И он понес. Он понес, что неприятности у Гатаева еще будут. Что он, Пожарский, знает, почему был написан фельетон. Что господа журналисты решили поразвлечься, да ничего не вышло! Что он не позволит устраивать из общежития рассадник! Что у него у самого взрослая дочь, и он знает! Что он уже написал куда надо!! Что эта Линько не просто так письмо написала!! Что она с Гатаевым-до того встречалась и не только встречалась!! Что он знает - ему докладывали!!! Что в другое время Гатаеву было бы знаете что!!!
Я его слушаю и думаю - три года прошло, а он копит, три года прошло, а он ни разу не оглянулся, три года прошло, а он бодр, свеж, агрессивен...
- Может, хватит? - спрашиваю.
- Конечно, хватит!

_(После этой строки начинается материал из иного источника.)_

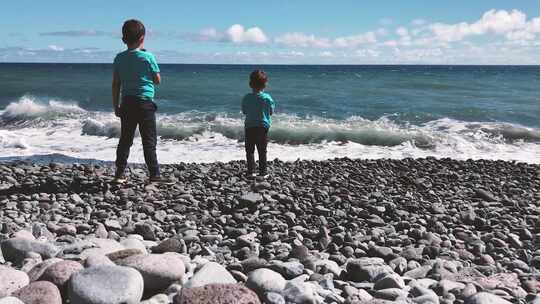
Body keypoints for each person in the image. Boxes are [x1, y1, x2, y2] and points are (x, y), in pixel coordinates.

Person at [112, 19, 163, 183]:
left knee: (125, 140)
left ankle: (119, 173)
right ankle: (154, 174)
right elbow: (157, 80)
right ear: (143, 38)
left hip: (127, 102)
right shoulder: (148, 57)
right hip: (145, 103)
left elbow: (116, 84)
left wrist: (116, 105)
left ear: (123, 39)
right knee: (149, 140)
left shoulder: (119, 58)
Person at [241, 70, 276, 177]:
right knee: (262, 150)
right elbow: (271, 112)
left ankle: (251, 172)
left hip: (249, 126)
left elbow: (244, 111)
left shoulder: (246, 97)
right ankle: (263, 172)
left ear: (250, 84)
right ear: (265, 84)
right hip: (262, 126)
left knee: (250, 150)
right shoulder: (267, 98)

Тем более перерыв у меня закончился, люди ждут! А господин журналист запачкал своей спецодеждой казенное кресло.
На самом деле запачкал дорожными грязевыми кляксами. Только не журналист, а сотрудник милиции. Оперуполномоченный...
- Да? Документик ваш можно какой-нибудь?
Документик можно. Пожарский его внимательно изучает - на лице разочарование. До последней минуты уповал на то, что это козни господ журналистов. Но это не козни. И не журналистов. А что мне от Родиона Николаевича нужно? А мне от него нужно, чтобы он рассказал, как попал двадцать шестого августа сего года в квартиру Гатаева, когда и при каких обстоятельствах ушел. Ну, что он ему говорил, я уже слышал. Можно не повторяться.